Becoming comfortable with my digital home

December 21, 2023

I have read several articles recently about your personal site. Robin Rendle’s, I am a poem I am not software, and Manuel Moreale’s, The Personality of a Personal Website. Manuel’s post was inspired by Robin’s. I have also been reading through Matthias’ newsletter, Own Your Web for the past two months.

Robin talks about striking the right balance with your personal site and what you should prioritize when you approach it. Are you selling a product or selling yourself? How quirky can you get if you’re selling yourself and need to consider your audience? How can it communicate your unique personality while still fulfilling its purpose?

Manuel picks up the conversation by asking, “Which you is your personal site representing?” It ties into what Robin writes about but expands the conversation. Manual mentions that many people have chosen multiple sites to represent different parts of themselves–the professional, the athlete, the romantic partner, etc. He concludes that you need to be comfortable in your digital home no matter how you choose to approach it.

Just like many things, it depends. There is no right or wrong way to do it. Your site is a reflection of you. How do you want to present yourself? Do you try to be the holistic you with a variety of interests or do you stay more focused on one area of your life?

I have struggled with this for the entire eighteen years that I have written at this domain. I started this site to share things that I was learning or thinking about as a designer/developer in this very new medium. But being a Web developer is not all that I am. I have thought many times about dividing out and doing more than one site. Because I know that not everyone will be interested in my faith journey or want to hear about my other interests.

I know that Michelle Barker chose to be very focused with her blog at CSS in Real Life. A lot of the other people I followed earlier in this century were more focused on the web designer or developer part of themselves. There is a lot of value in that focus and I imagine it is much easier to build a following that way.

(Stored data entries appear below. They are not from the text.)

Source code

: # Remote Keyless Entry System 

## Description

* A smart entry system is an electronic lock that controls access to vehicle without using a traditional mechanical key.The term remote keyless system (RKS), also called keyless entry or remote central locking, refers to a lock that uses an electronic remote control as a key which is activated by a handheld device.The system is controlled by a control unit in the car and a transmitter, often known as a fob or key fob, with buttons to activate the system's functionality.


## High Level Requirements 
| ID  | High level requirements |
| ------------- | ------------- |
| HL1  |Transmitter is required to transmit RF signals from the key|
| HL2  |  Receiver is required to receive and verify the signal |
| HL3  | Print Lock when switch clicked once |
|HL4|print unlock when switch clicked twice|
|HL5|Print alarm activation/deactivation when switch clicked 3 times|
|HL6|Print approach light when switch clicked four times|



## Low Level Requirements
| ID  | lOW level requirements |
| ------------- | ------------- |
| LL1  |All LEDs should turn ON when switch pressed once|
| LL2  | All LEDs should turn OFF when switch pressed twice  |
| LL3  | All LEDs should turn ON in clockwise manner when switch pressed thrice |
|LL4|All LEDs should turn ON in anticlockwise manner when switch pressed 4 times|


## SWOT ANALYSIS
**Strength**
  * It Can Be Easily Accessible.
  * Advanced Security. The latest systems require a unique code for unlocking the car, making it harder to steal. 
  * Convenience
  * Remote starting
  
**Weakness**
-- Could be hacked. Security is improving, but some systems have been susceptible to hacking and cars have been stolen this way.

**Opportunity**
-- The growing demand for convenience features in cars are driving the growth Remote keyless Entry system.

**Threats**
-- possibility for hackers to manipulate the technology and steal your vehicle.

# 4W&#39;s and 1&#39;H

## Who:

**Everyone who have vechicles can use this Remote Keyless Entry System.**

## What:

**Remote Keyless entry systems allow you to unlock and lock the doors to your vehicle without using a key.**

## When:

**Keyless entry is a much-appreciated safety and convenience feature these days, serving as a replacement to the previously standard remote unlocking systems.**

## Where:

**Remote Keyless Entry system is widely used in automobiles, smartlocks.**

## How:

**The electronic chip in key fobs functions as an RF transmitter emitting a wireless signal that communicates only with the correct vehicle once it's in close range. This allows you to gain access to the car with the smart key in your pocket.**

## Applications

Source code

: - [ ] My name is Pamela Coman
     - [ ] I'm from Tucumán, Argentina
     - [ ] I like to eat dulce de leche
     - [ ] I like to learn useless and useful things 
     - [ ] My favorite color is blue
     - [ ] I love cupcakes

But I also had examples of people who shared more of themselves on their sites. I think of Jon Hicks or Simon Collison. Chris Coyier shares more broadly on his personal site. Of course, he was very focused on Web professionals with CSS Tricks. But I like being able to know Chris more broadly. But I know that not everyone would have the same preference.

Having multiple sites is not true to who I am. My life doesn’t have a lot of clear lines. They are mostly blurred. A remote working lifestyle fits me well because I mix of lot of my personal and professional life during the day. We homeschooled our kids. So working from home blurred a lot of lines in our family life.

So I think my site mirrors me well. I share about myself. Probably more of my professional self. I have been very guarded about what I share about my personal life online even though I am less reluctant if you interact with me in person.

But still, I wonder if my site should be more focused. Or my weeknotes? If you read about the origin of weeknotes, it seems that the original intent was that they were more focused on work and sharing things about your work life. I think my weeknotes were more that way in the beginning. But then they evolved and I embraced sharing more about my personal life.

Several years ago, I read Simon Collison’s, This used to be our playground. It was another article that got me thinking about my own site. I realized that I had lost some of the freedom that I had when I first started. I began to think about what others would think or what I thought they might think. I probably censored myself. I was more reluctant to share that I had read an article that others might deem as controversial and probably did not agree with the viewpoint.

I realized that I spent more time worrying about something being polished than I was to be able to get something out. There are lots of things I did not write about. I struggled to get started because I was more concerned about the audience. I did not worry much about those things in the earlier days of this site.

After reading Colly’s article, I made a decision that I am the main audience of my site. Simon talked about self-expression and self-documentation in his article. I realized that was the real value of my site. I was the one who benefitted most from what I wrote. And it gave me a place to express myself. I decided that I needed to focus on myself as the audience. If others got value from it, great. And I hope that they do.

This approach has freed me up to write so much more. And I have added features to help me find things that I documented. Many times, I have referred back to solutions I documented or things I read from others.

To give an example, I was having problems with animating SVGs in Firefox. My colleague found a solution that I wrote about in my weeknotes. About a year later, I was having an issue and I remembered that I had encountered it before. Through the search and some other vague things I remembered (like that my colleague had made a Codepen), I was able to find the solution and save myself some time.

A personal site is—or at least it should be—a reflection of whoever you want to be. It could be the complete you, one of the many versions of you, or even an aspirational you. Just be comfortable in your digital home. It’s all that matters.

Manuel Moreale, The Personality of a Personal Website

Though I still debate from time to time whether I should be more focused, I think I am comfortable with my digital home. I will probably rearrange the furniture and do some renovations but for now, I am happy about it being more of a reflection of the complete Jeff and not just Jeff the front-end developer.

This post is part of my attempt to post something every day for a month. I was inspired by Michelle Barker, who recently participated in National Blog Posting Month.